Exercise instructions: In the copy of the lines below, leave out pictures and print everything else exactly.

Exercise input:
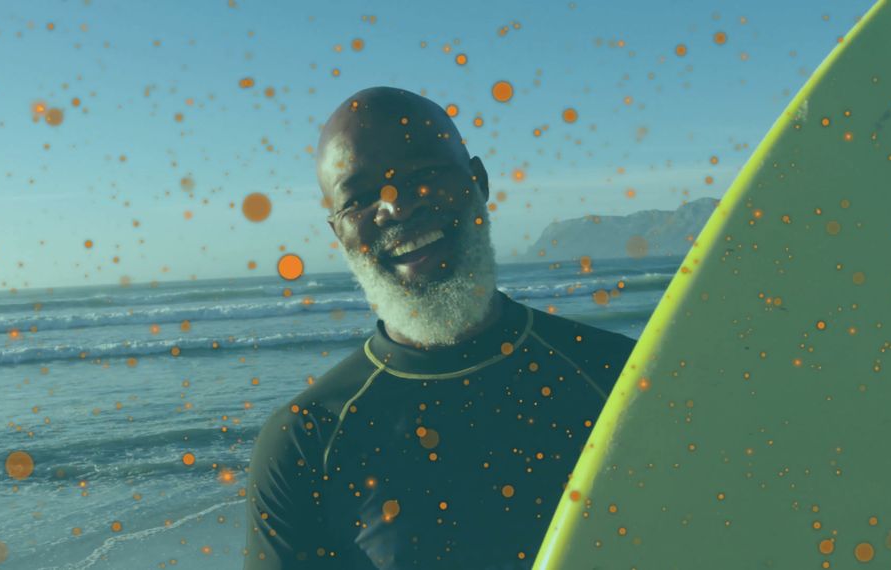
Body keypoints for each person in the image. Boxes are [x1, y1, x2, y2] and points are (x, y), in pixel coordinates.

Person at [242, 86, 637, 569]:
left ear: (478, 181)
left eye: (424, 173)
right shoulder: (306, 443)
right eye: (361, 198)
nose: (398, 207)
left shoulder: (618, 377)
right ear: (339, 233)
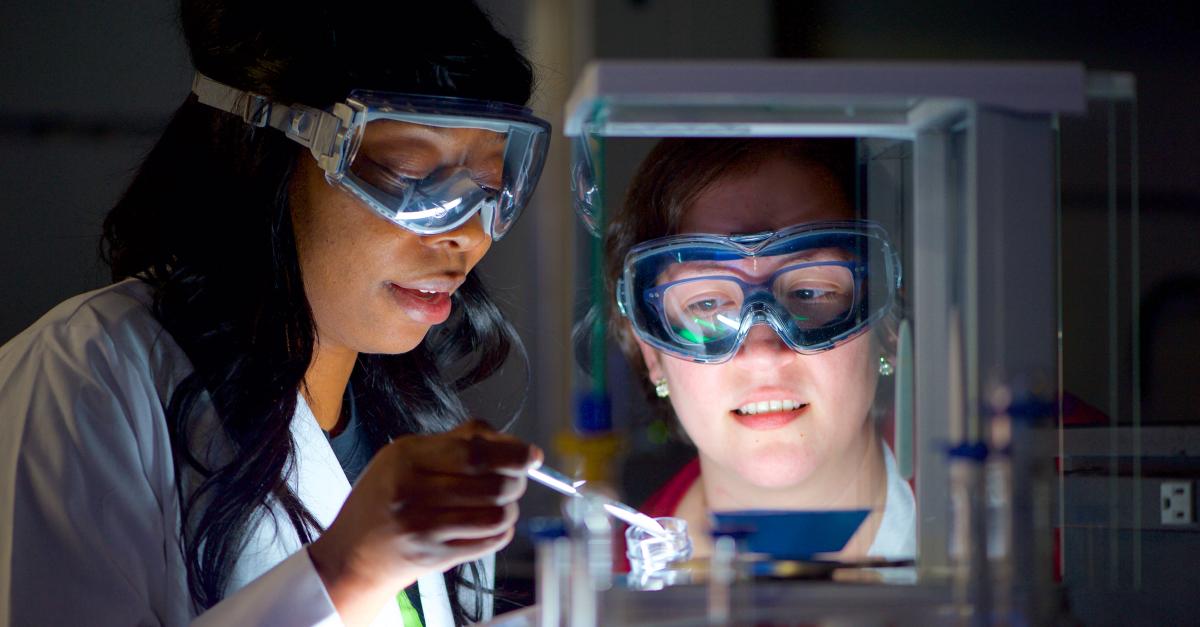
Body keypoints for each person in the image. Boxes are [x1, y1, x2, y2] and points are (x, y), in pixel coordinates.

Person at [0, 2, 550, 626]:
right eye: (410, 175)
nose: (466, 237)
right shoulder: (85, 373)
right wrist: (349, 569)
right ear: (261, 155)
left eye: (487, 186)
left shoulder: (412, 420)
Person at [605, 138, 915, 564]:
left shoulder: (1014, 550)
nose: (763, 354)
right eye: (707, 304)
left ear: (889, 327)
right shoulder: (606, 594)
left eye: (810, 292)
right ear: (652, 353)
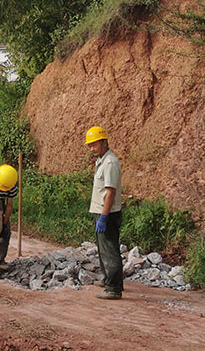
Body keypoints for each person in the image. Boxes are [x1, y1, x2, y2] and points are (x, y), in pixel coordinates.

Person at [85, 126, 123, 300]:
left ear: (104, 142)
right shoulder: (102, 160)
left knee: (110, 250)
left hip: (107, 213)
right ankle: (109, 279)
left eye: (94, 145)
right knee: (103, 249)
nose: (92, 149)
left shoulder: (110, 163)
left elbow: (110, 193)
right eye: (90, 146)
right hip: (101, 212)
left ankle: (114, 288)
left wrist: (104, 216)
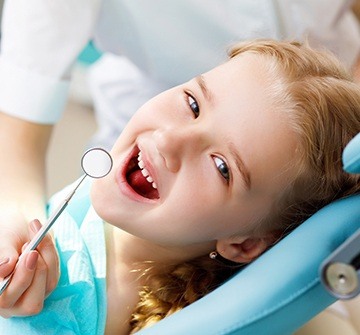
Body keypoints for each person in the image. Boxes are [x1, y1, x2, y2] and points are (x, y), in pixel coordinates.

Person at [0, 39, 359, 334]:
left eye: (222, 168)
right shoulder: (97, 209)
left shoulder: (70, 315)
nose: (170, 139)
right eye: (193, 104)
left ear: (245, 242)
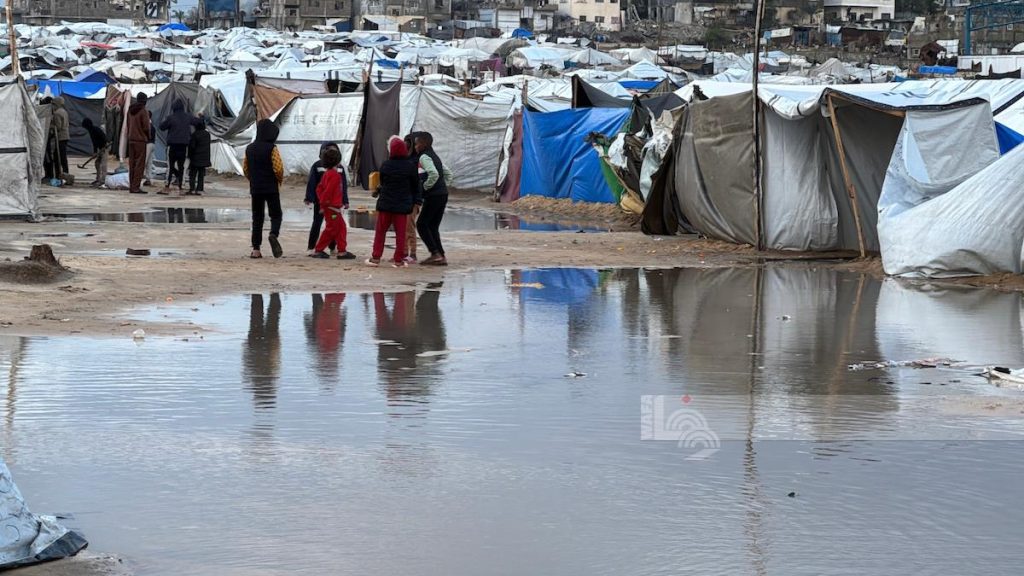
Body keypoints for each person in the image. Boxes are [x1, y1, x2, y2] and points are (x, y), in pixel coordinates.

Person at [366, 136, 418, 267]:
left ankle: (376, 258)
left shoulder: (385, 165)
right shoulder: (410, 166)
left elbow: (383, 182)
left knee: (380, 231)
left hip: (386, 204)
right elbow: (415, 185)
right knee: (400, 234)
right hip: (402, 206)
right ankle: (398, 260)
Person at [243, 119, 285, 259]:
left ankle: (256, 249)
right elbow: (278, 168)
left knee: (257, 217)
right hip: (271, 187)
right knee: (276, 214)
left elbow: (246, 169)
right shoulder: (272, 148)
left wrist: (253, 179)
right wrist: (279, 180)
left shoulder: (249, 148)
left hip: (256, 188)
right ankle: (273, 234)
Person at [414, 132, 453, 266]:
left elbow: (434, 174)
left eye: (417, 143)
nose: (415, 146)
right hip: (442, 194)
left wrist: (425, 187)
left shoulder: (424, 157)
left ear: (424, 144)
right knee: (432, 226)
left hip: (434, 195)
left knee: (421, 224)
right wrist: (443, 186)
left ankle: (435, 253)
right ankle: (440, 255)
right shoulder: (435, 156)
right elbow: (448, 173)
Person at [311, 147, 355, 260]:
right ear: (338, 161)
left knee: (340, 228)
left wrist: (322, 204)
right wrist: (323, 204)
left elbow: (319, 189)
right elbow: (328, 191)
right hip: (332, 208)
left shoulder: (327, 174)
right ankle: (319, 249)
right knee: (332, 229)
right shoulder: (334, 175)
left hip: (330, 208)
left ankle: (341, 250)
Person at [305, 142, 342, 254]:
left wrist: (345, 200)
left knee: (333, 225)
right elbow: (313, 183)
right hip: (322, 203)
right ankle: (312, 247)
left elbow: (342, 186)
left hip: (333, 204)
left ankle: (332, 247)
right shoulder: (317, 166)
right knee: (318, 223)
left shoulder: (340, 169)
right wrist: (309, 197)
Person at [160, 99, 192, 194]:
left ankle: (167, 184)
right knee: (182, 166)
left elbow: (162, 127)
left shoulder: (171, 117)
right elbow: (197, 122)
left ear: (173, 107)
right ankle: (181, 186)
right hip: (184, 145)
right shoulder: (188, 117)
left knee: (170, 166)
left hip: (172, 145)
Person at [403, 132, 426, 263]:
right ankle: (405, 252)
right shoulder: (406, 161)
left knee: (409, 226)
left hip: (412, 200)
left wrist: (417, 200)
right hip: (405, 199)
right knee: (404, 227)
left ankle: (413, 253)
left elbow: (418, 183)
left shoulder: (417, 162)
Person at [126, 93, 151, 194]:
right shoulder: (143, 111)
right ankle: (136, 187)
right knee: (139, 165)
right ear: (144, 101)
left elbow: (127, 124)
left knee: (132, 164)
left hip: (131, 139)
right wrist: (148, 136)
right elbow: (146, 127)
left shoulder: (130, 111)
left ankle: (131, 186)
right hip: (140, 140)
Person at [81, 117, 108, 187]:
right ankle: (98, 178)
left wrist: (104, 147)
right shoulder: (91, 131)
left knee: (103, 164)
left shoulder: (96, 129)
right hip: (100, 148)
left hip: (105, 147)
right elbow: (94, 143)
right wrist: (95, 152)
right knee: (97, 163)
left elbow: (104, 137)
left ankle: (103, 180)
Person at [187, 118, 211, 195]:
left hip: (195, 158)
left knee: (193, 174)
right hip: (204, 158)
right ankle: (200, 189)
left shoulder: (195, 135)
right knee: (201, 174)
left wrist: (189, 155)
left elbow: (192, 147)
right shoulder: (207, 135)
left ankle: (192, 189)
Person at [51, 97, 70, 177]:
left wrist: (51, 126)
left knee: (58, 157)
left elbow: (58, 127)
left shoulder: (57, 113)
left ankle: (60, 174)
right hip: (65, 136)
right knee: (63, 156)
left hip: (60, 137)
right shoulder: (64, 111)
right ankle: (65, 173)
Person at [144, 111, 155, 186]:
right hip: (152, 144)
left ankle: (140, 177)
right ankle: (148, 179)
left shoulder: (148, 125)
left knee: (144, 161)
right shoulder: (152, 125)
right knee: (149, 163)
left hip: (148, 144)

Answer to this exercise:
Body keypoints for each person in the image. Boxes are [x1, y1, x2, y2] and points are (x, y), in pixel coordinates.

Person at [242, 86, 637, 569]:
left ear: (478, 181)
left eye: (424, 173)
right shoulder: (306, 443)
right eye: (361, 198)
nose: (398, 207)
left shoulder: (618, 377)
right ear: (339, 233)
Body keypoints for each person in the image. Boxes are [x1, y1, x2, y2] and points are (x, y), in pixel coordinates.

Person at [0, 2, 550, 626]:
right eye: (410, 175)
nose: (466, 237)
right shoulder: (85, 373)
right wrist: (349, 569)
right ear: (261, 155)
left eye: (487, 186)
left shoulder: (412, 420)
Person at [605, 138, 915, 564]:
left shoulder: (1014, 550)
nose: (763, 354)
right eye: (707, 304)
left ear: (889, 327)
right shoulder: (606, 594)
left eye: (810, 292)
right ear: (652, 353)
Body keypoints for each person in the image. Boxes are [x1, y1, x2, y2] and points are (x, y), in pixel coordinates.

Person at [85, 126, 123, 300]:
left ear: (104, 142)
right shoulder: (102, 160)
left knee: (110, 250)
left hip: (107, 213)
right ankle: (109, 279)
left eye: (94, 145)
right knee: (103, 249)
nose: (92, 149)
left shoulder: (110, 163)
left elbow: (110, 193)
right eye: (90, 146)
right hip: (101, 212)
left ankle: (114, 288)
left wrist: (104, 216)
Body keypoints for each person in the image. Boxes are [x1, y1, x2, y2] and points are (x, y), in pixel coordinates.

Person at [0, 39, 359, 334]:
left eye: (222, 168)
right shoulder: (97, 209)
left shoulder: (70, 315)
nose: (170, 139)
right eye: (193, 104)
left ear: (245, 242)
Body keypoints for each person in the image. Boxes are [x1, y1, x2, y2] and points are (x, y), in pixel coordinates.

Person at [366, 136, 418, 267]:
left ankle: (376, 258)
left shoulder: (385, 165)
right shoulder: (410, 166)
left elbow: (383, 182)
left knee: (380, 231)
left hip: (386, 204)
right elbow: (415, 185)
right knee: (400, 234)
right hip: (402, 206)
right ankle: (398, 260)
Person at [243, 119, 285, 259]:
left ankle: (256, 249)
right elbow: (278, 168)
left knee: (257, 217)
right hip: (271, 187)
right knee: (276, 214)
left elbow: (246, 169)
right shoulder: (272, 148)
left wrist: (253, 179)
right wrist: (279, 180)
left shoulder: (249, 148)
left hip: (256, 188)
right ankle: (273, 234)
Person at [414, 132, 453, 266]:
left elbow: (434, 174)
left eye: (417, 143)
nose: (415, 146)
right hip: (442, 194)
left wrist: (425, 187)
left shoulder: (424, 157)
left ear: (424, 144)
right knee: (432, 226)
left hip: (434, 195)
left knee: (421, 224)
right wrist: (443, 186)
left ankle: (435, 253)
right ankle: (440, 255)
right shoulder: (435, 156)
right elbow: (448, 173)
Person at [311, 147, 355, 260]:
right ear: (338, 161)
left knee: (340, 228)
left wrist: (322, 204)
right wrist: (323, 204)
left elbow: (319, 189)
right elbow: (328, 191)
right hip: (332, 208)
left shoulder: (327, 174)
right ankle: (319, 249)
right knee: (332, 229)
right shoulder: (334, 175)
left hip: (330, 208)
left ankle: (341, 250)
Person at [305, 142, 342, 254]:
left wrist: (345, 200)
left knee: (333, 225)
right elbow: (313, 183)
right hip: (322, 203)
right ankle: (312, 247)
left elbow: (342, 186)
left hip: (333, 204)
left ankle: (332, 247)
right shoulder: (317, 166)
right knee: (318, 223)
left shoulder: (340, 169)
right wrist: (309, 197)
Person at [160, 99, 192, 194]:
left ankle: (167, 184)
right knee: (182, 166)
left elbow: (162, 127)
left shoulder: (171, 117)
right elbow: (197, 122)
left ear: (173, 107)
right ankle: (181, 186)
right hip: (184, 145)
right shoulder: (188, 117)
left knee: (170, 166)
left hip: (172, 145)
Person at [403, 132, 426, 263]:
right ankle: (405, 252)
right shoulder: (406, 161)
left knee: (409, 226)
left hip: (412, 200)
left wrist: (417, 200)
right hip: (405, 199)
right knee: (404, 227)
left ankle: (413, 253)
left elbow: (418, 183)
left shoulder: (417, 162)
Person at [126, 93, 151, 194]:
right shoulder: (143, 111)
right ankle: (136, 187)
right knee: (139, 165)
right ear: (144, 101)
left elbow: (127, 124)
left knee: (132, 164)
left hip: (131, 139)
right wrist: (148, 136)
right elbow: (146, 127)
left shoulder: (130, 111)
left ankle: (131, 186)
right hip: (140, 140)
Person at [81, 117, 108, 187]:
right ankle: (98, 178)
left wrist: (104, 147)
right shoulder: (91, 131)
left knee: (103, 164)
left shoulder: (96, 129)
right hip: (100, 148)
left hip: (105, 147)
right elbow: (94, 143)
right wrist: (95, 152)
right knee: (97, 163)
left elbow: (104, 137)
left ankle: (103, 180)
Person at [187, 118, 211, 195]:
left hip: (195, 158)
left knee: (193, 174)
right hip: (204, 158)
right ankle: (200, 189)
left shoulder: (195, 135)
right knee: (201, 174)
left wrist: (189, 155)
left elbow: (192, 147)
right shoulder: (207, 135)
left ankle: (192, 189)
Person at [51, 97, 70, 177]:
left wrist: (51, 126)
left knee: (58, 157)
left elbow: (58, 127)
left shoulder: (57, 113)
left ankle: (60, 174)
right hip: (65, 136)
right knee: (63, 156)
left hip: (60, 137)
right shoulder: (64, 111)
right ankle: (65, 173)
Person at [144, 111, 155, 186]:
right hip: (152, 144)
left ankle: (140, 177)
right ankle: (148, 179)
left shoulder: (148, 125)
left knee: (144, 161)
right shoulder: (152, 125)
right knee: (149, 163)
left hip: (148, 144)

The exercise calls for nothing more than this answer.